• [Data items]
☆ ☆ ☆
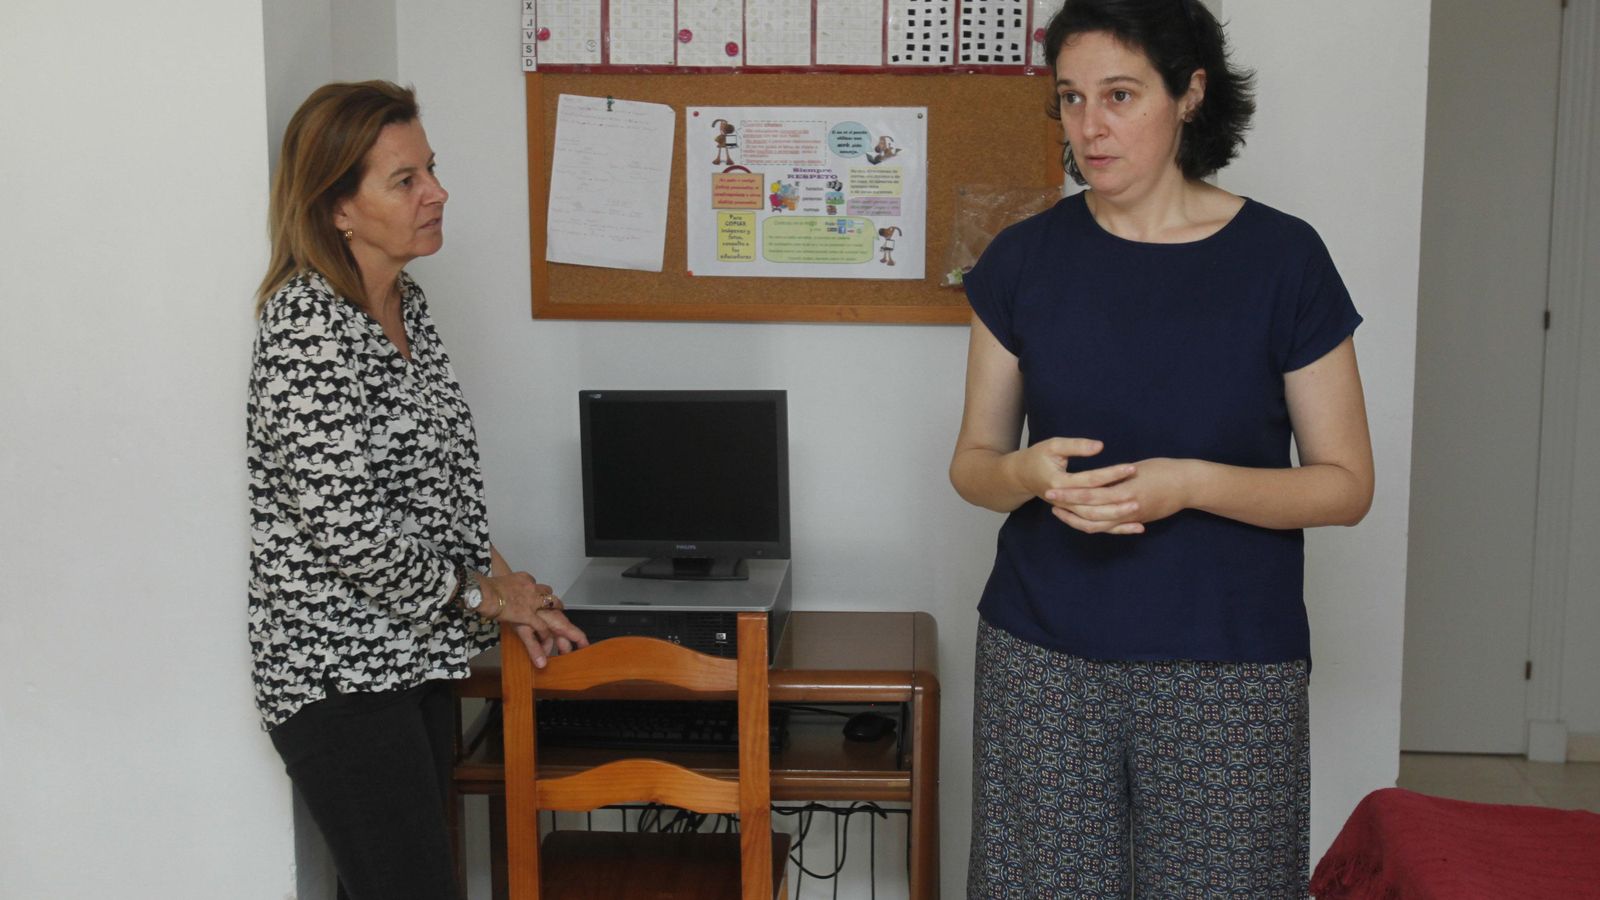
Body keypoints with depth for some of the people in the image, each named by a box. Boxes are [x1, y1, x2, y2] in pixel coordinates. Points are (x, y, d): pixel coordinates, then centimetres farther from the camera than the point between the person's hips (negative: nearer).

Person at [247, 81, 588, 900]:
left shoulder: (404, 302, 9)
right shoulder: (307, 324, -19)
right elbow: (344, 523, -23)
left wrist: (504, 589, 6)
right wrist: (479, 594, -10)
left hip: (416, 652, 8)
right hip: (338, 671, -8)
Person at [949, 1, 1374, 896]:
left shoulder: (1282, 258, -5)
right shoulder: (1025, 259, 1)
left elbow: (1346, 485, -2)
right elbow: (973, 460, 7)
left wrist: (1191, 485, -19)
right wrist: (1027, 472, -16)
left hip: (1227, 668, -1)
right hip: (1042, 658, 2)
☆ ☆ ☆
• [What to work on] Recast everything from the line containing "left elbow: (1346, 485, -2)" down to the end of the data as a Markdown table with the columns Row and Data line, numbering each line and skipping any blank ones.

• [Written response]
| Row | Data line |
|---|---|
| 1 | left elbow: (1346, 485, -2) |
| 2 | right elbow: (973, 460, 7) |
| 3 | left wrist: (1191, 485, -19) |
| 4 | right wrist: (1027, 472, -16) |
| 5 | left hip: (1227, 668, -1) |
| 6 | right hip: (1042, 658, 2) |